## Description of the task
Report only how many lines of the entries below contain the string "liver".

## Material shown
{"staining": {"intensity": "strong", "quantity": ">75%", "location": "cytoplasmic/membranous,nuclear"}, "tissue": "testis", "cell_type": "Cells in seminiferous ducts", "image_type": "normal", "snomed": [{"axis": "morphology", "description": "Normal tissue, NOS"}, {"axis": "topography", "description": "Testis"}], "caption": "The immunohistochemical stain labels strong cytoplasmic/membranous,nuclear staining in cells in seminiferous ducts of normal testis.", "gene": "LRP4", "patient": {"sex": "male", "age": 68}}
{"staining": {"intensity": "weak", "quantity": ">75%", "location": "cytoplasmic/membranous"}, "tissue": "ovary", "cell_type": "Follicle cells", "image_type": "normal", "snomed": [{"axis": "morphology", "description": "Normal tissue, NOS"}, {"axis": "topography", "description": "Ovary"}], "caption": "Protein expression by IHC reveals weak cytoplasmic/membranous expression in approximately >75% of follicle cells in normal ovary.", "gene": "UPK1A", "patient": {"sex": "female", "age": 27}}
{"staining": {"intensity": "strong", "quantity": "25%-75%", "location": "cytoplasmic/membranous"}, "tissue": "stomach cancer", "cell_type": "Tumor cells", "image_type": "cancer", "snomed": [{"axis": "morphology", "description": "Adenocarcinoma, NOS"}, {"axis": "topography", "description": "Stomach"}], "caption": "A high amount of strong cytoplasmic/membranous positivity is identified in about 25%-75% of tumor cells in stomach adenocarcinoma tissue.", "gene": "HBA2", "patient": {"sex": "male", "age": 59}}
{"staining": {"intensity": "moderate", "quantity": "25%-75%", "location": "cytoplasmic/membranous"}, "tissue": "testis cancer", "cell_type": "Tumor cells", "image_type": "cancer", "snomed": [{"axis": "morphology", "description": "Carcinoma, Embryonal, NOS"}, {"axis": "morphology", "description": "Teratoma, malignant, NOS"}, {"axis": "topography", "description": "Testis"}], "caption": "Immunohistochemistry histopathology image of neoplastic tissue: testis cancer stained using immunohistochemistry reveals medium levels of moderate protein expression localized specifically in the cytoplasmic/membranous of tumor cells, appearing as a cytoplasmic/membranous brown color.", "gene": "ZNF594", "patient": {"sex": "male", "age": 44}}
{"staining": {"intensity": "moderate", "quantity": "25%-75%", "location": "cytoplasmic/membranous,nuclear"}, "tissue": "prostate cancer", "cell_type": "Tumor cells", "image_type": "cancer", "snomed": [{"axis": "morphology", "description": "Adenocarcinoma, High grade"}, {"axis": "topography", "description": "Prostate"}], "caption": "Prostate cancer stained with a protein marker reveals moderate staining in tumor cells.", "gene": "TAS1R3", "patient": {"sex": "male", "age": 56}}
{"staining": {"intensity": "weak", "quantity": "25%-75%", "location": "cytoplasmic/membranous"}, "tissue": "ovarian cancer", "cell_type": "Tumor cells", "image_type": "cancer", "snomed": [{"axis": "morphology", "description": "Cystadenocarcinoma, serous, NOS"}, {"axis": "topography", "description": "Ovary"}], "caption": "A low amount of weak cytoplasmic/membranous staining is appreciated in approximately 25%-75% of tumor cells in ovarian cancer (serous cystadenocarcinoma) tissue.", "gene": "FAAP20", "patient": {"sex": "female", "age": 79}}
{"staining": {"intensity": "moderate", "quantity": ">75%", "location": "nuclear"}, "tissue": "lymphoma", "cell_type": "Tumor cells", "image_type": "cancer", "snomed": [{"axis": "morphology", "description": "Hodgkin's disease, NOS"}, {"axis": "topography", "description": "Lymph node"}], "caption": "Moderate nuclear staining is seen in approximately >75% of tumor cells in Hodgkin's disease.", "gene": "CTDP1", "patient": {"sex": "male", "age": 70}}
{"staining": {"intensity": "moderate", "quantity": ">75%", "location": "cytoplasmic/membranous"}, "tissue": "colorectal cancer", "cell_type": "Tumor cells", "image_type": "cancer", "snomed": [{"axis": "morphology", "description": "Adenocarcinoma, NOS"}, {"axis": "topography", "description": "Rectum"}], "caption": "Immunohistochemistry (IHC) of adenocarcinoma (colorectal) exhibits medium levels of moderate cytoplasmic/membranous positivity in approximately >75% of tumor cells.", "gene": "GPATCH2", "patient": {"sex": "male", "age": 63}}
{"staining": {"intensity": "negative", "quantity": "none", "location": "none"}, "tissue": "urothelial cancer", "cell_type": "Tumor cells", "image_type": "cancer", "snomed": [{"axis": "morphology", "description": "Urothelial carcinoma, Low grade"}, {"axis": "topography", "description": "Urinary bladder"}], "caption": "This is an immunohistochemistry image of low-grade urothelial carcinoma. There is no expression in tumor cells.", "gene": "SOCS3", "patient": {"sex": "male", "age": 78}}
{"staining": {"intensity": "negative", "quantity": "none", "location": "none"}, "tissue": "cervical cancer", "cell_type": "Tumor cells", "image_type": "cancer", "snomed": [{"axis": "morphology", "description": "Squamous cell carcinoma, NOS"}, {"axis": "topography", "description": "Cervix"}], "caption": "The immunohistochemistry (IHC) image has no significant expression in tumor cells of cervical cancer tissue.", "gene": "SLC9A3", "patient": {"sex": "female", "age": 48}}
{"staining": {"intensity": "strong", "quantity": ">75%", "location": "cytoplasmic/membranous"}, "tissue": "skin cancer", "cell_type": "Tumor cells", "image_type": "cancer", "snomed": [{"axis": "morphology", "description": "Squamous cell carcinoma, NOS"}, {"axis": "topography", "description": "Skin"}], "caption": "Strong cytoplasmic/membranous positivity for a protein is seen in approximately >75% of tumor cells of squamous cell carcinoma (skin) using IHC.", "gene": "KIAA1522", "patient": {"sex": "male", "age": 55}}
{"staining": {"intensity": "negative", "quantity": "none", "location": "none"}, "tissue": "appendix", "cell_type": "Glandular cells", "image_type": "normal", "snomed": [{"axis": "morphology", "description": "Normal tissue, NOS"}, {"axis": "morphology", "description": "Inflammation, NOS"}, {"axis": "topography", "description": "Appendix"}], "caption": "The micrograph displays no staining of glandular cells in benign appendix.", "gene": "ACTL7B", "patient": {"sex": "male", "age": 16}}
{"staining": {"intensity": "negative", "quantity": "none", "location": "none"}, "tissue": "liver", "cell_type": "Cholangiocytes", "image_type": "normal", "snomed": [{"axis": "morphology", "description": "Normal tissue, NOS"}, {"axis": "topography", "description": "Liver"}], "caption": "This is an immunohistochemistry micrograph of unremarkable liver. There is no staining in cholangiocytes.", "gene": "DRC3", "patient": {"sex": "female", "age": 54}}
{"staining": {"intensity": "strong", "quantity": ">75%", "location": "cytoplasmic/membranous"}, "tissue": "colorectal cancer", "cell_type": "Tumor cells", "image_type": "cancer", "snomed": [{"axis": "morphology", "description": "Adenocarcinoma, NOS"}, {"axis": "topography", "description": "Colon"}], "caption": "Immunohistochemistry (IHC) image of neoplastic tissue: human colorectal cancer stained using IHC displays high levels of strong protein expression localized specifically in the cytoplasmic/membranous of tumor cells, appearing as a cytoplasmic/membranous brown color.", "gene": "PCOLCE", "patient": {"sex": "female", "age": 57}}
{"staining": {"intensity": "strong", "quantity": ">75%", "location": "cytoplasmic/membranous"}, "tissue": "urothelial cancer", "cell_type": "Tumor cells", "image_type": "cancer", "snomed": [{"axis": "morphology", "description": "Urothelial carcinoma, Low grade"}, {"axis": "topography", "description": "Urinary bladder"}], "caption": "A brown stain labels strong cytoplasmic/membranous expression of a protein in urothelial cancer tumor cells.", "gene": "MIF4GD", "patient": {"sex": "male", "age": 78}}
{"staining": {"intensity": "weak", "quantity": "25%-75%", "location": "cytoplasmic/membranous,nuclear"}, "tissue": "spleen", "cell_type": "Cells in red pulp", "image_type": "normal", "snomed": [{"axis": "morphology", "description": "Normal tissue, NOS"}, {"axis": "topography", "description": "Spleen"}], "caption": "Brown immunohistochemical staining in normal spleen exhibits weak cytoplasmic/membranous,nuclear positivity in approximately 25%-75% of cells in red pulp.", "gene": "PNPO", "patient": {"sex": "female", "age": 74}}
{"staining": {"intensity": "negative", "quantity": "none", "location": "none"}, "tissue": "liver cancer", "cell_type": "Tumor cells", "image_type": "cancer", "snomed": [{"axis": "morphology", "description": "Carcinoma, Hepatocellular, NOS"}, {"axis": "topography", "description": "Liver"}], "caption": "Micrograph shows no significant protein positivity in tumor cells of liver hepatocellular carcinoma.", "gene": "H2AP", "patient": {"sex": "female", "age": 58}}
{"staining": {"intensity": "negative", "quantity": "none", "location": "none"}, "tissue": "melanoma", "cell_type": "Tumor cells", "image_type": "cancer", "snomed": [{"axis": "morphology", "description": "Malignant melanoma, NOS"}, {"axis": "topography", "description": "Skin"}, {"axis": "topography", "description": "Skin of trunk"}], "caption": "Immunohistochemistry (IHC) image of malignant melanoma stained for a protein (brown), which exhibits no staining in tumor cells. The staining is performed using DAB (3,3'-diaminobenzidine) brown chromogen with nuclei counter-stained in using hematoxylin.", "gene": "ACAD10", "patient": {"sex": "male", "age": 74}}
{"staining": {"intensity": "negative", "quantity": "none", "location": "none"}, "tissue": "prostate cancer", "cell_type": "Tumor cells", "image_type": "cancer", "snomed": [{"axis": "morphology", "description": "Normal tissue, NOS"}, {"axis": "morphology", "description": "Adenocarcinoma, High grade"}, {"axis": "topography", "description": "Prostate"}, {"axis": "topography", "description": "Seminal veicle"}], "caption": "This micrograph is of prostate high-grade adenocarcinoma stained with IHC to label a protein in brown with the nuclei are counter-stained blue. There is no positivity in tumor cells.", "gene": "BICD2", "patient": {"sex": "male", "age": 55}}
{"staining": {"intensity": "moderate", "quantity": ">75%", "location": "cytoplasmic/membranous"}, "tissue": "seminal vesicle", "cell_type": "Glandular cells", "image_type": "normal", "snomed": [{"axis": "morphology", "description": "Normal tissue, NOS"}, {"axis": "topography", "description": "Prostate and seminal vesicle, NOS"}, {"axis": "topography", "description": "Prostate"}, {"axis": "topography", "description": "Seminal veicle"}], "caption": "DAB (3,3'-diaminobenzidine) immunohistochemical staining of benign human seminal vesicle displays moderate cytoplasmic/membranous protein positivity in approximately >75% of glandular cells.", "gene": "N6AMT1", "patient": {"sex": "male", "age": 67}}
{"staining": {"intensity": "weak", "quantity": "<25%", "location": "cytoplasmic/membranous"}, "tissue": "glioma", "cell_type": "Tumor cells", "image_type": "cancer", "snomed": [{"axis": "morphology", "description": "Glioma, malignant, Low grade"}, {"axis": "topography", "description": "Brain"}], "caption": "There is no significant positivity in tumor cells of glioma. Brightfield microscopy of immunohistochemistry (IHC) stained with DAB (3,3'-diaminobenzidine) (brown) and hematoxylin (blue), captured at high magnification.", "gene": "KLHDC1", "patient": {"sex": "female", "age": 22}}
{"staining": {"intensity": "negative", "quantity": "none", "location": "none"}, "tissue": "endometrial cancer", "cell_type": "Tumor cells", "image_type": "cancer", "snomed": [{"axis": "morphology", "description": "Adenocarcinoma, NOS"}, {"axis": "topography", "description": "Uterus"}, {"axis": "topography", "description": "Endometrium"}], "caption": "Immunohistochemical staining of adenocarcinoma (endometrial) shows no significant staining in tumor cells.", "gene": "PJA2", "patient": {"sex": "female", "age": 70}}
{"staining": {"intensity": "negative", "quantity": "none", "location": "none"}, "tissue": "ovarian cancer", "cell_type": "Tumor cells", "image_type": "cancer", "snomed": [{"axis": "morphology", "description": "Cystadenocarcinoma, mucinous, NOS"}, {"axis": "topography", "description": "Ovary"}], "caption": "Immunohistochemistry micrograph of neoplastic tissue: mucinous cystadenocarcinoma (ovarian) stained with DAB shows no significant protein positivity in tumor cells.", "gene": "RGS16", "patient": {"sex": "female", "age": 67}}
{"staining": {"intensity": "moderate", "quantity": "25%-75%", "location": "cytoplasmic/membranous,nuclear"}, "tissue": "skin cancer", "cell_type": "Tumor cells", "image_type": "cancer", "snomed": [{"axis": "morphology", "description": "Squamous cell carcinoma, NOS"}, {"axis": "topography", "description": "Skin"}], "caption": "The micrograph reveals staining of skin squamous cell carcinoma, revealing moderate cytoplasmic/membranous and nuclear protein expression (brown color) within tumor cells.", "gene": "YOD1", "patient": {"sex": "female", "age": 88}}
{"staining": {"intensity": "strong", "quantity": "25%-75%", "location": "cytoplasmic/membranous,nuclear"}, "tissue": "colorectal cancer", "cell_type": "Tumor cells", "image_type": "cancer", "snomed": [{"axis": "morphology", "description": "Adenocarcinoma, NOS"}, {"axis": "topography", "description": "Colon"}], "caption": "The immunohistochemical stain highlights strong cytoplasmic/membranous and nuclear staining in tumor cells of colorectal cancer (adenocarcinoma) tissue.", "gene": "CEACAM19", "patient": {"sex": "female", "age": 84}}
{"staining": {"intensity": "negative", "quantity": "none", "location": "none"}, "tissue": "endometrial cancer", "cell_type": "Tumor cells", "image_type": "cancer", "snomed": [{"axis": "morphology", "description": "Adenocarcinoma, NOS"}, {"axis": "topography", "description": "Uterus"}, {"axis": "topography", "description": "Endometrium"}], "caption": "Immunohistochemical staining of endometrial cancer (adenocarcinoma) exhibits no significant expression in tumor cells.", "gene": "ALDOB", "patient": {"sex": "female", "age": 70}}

## Solution for this problem
2